Junk DNA, Junk Memes, Recombination, and Art

rna

[2005] One of my research projects in the late 80s dealt with genetic algorithms. This means you design a simulated system that mimics evolution by natural selection: select an encoding that can be cranked through a constructor to produce a virtual organism, set up an initial population of these organisms and a simulated environment for them to interact with, and let them compete, grow, reproduce sexually, and transmit their more successful combinations of characteristics to the next generation. Over many generations these systems are capable of creating very skillful populations, and the sum of the activities of the population gets more and more optimal in extracting resources from the virtual environment. I learned quite a bit about population genetics from these experiments, and the simplifications inherent in these systems compared to real biology can make apparent what is not so obvious in real life.

Many popular treatments of the topic imply that mutation (a random change in the DNA caused by radiation or chemical accident) is the critical factor in gradual change of the genome over time. This is not really true; as life evolved on Earth, almost all of it using the same encoding (four bases ATCG) and similar constructors, by far the most common source of change became recombination. Within a species population vast changes can occur using only the DNA sequences present in the population as they are sexually recombined in different sequences, changing both in frequency and in function as fragmentary sequences are combined in new ways. But there’s more: viruses can transfer chunks of their DNA into cell nuclei, and vice-versa, and bits and pieces of DNA from one species can be transferred to another this way, sometimes ending up in the mainstream population. So the population of DNA fragments is a sea of words that is shared among all life forms, and we are all related, not only to other humans, but to all life, down to the bacteria. The meanings of these fragments depend on the context in which they occur, and when put together in a new way, the “sentences” of life can say something completely new even when created from old parts.

An organism typically has far more DNA than appears to be in actual use to encode proteins or participate in gene expression. The “unused” DNA is often called Junk DNA, and it was thought to be accumulated in unused areas of the genome over time; now we know that some of it plays a continuing role. But some of the apparently abandoned segments at some point in the past were useful material, which has been swapped by accident into a place where it is masked and dormant. For example, a moth species adapted to a snowy environment is primarily light-colored, but has unexpressed (recessive or switched out) genes for pigmentation remaining from a long-ago era when it was adapted to a dark forest environment. If the territory occupied by this species suddenly changes climate (as has happened many times in the past), the population may find itself struggling to survive when its individuals are now easily picked out against a darker background, and thus subject to a much higher rate of predation. Natural recombination via sexual reproduction will produce a few individuals who are darker, and the much higher survival rate for those individuals means the next generation will have many more of the old pigmentation DNA fragments, will produce even more dark and darker individuals, and by this process over a very few generations can re-express the species’ previous character as a dark-pigmented group suitable for survival in a forest. In this way recessive, and to a lesser extent “junk,” genes are a species memory, providing a library of characteristics from which the species can draw to evolve to suit its changing environment.

Now we bring in a bit of jargon. In complex systems work, we often abstract the system of relationships between parts of a complex system and apply them to a system made up of different parts that, because it is similarly connected, has similar behaviors. The meta level expresses the commonality of behavior of the systems even though they are built on a different substrate.

The term meme was popularized by Richard Dawkins to mean a basic unit of cultural DNA, a fragment of an idea which, when strung together with others in meme-complexes, are the basic units of cultural transmission and replication. He pointed out the similarities between transmission of cultural ideas and genetic information; slightly inaccurate copying, recombination, survival of the fittest, and reproduction leading to similar population “memetics.” As the body of knowledge carried by the population of the world grows and evolves, it, too, carries a lot of “junk memes,” formerly adaptive fragments of knowledge and belief which no longer appear to have value, yet are carried quietly along with the body of the culture.

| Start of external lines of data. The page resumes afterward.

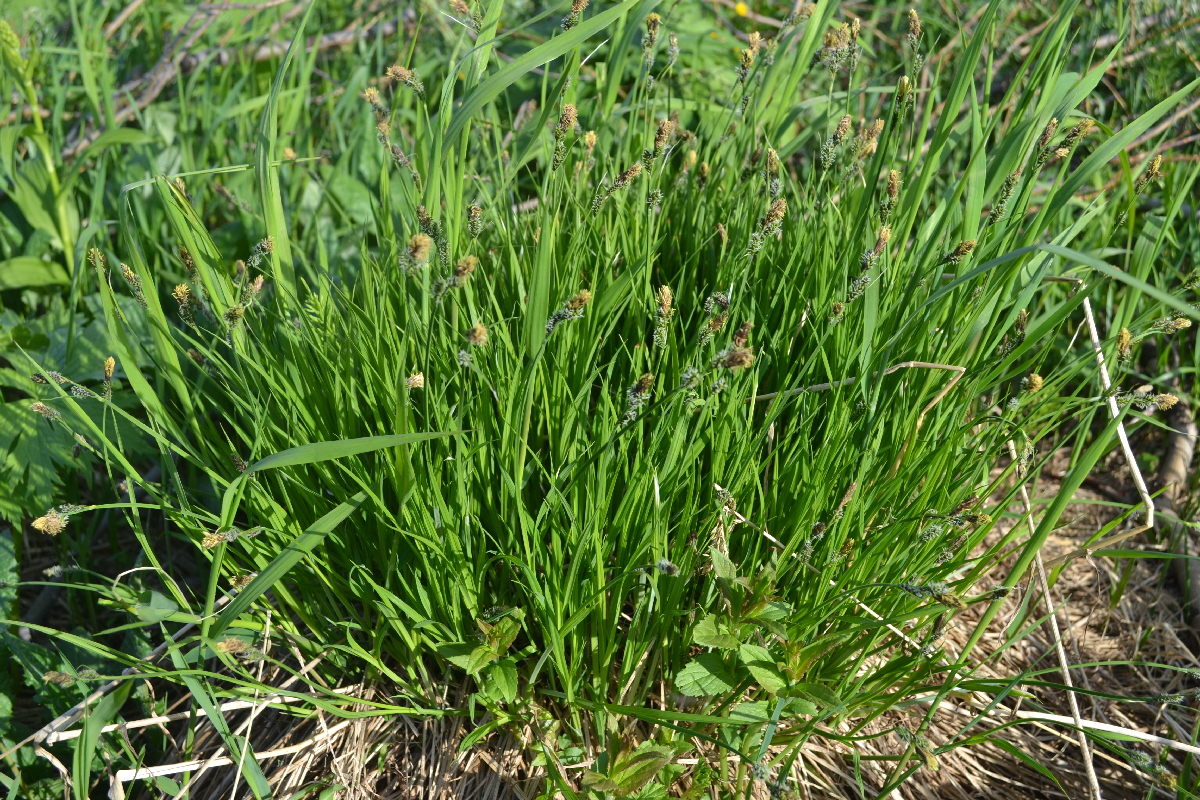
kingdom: Plantae
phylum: Tracheophyta
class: Liliopsida
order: Poales
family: Cyperaceae
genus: Carex
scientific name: Carex cespitosa
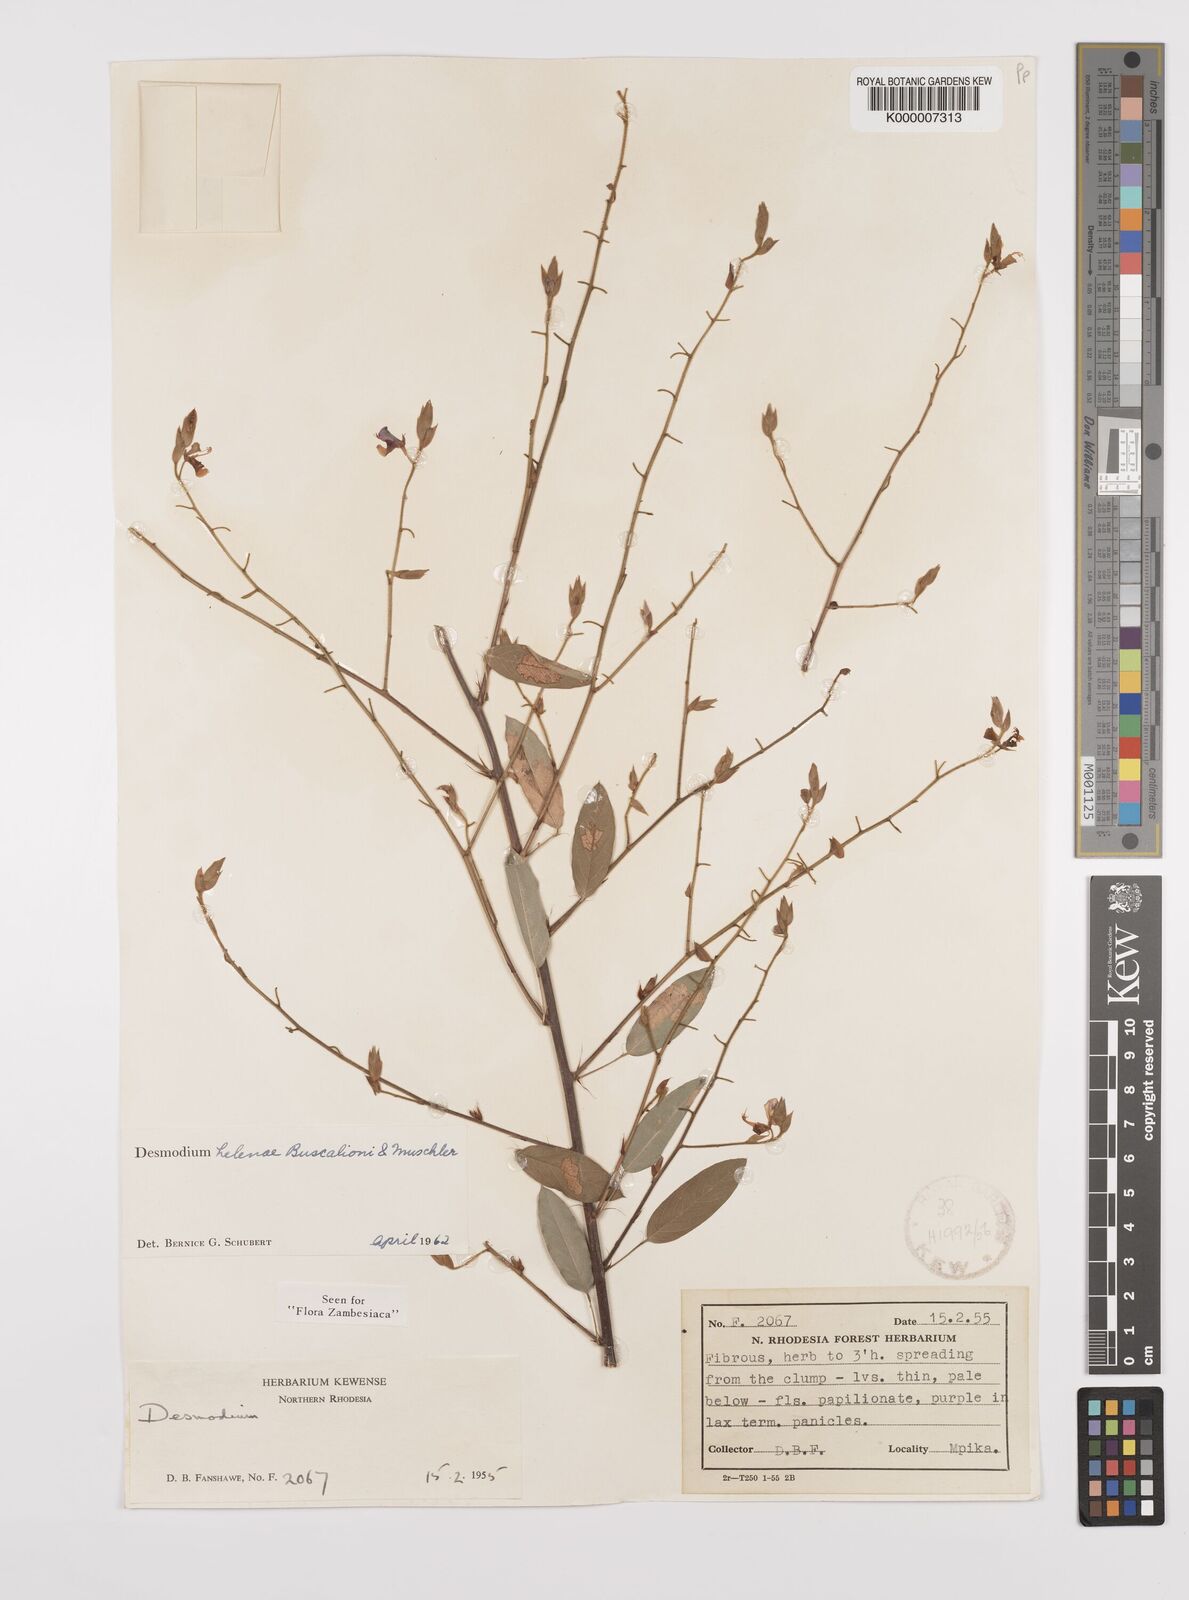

Some of these memes can do great harm in the modern world — racism, xenophobia, superstition, mercantilism. Those cultures that express them in harmful ways tend to be overwhelmed and die out over time, but still they show themselves over and over again. It is reasonable to say that under some environmental conditions not currently present in most of the world, they were all useful ideas in that they helped a population survive under a set of conditions no longer present.

The myths and false beliefs of our time were the common wisdom of some earlier era, as some of our common wisdoms of today are destined to be deprecated to become the superstitions of the future. But this past body of cultural fragments are the shiny shards we put together to create new things that are useful and valuable. When we write or paint or create, we take bits and pieces from diverse sources and put them into a new relationship with each other, and say something never before said.

So while it’s important not to let fools and misguided mystics do actual harm to the world or damage its future, it’s also important to keep that junk pile of useless and false ideas, no matter how harmful they may once have been. Those who practice these ideas to the detriment of others are to be pitied and kept from decisionmaking posts, and (where possible) gently educated away from their fixations. But a combative stance toward them can do more harm than good by cementing their belief that they are being persecuted, and the group cohesion so produced can actually make the people holding these ideas more dangerous.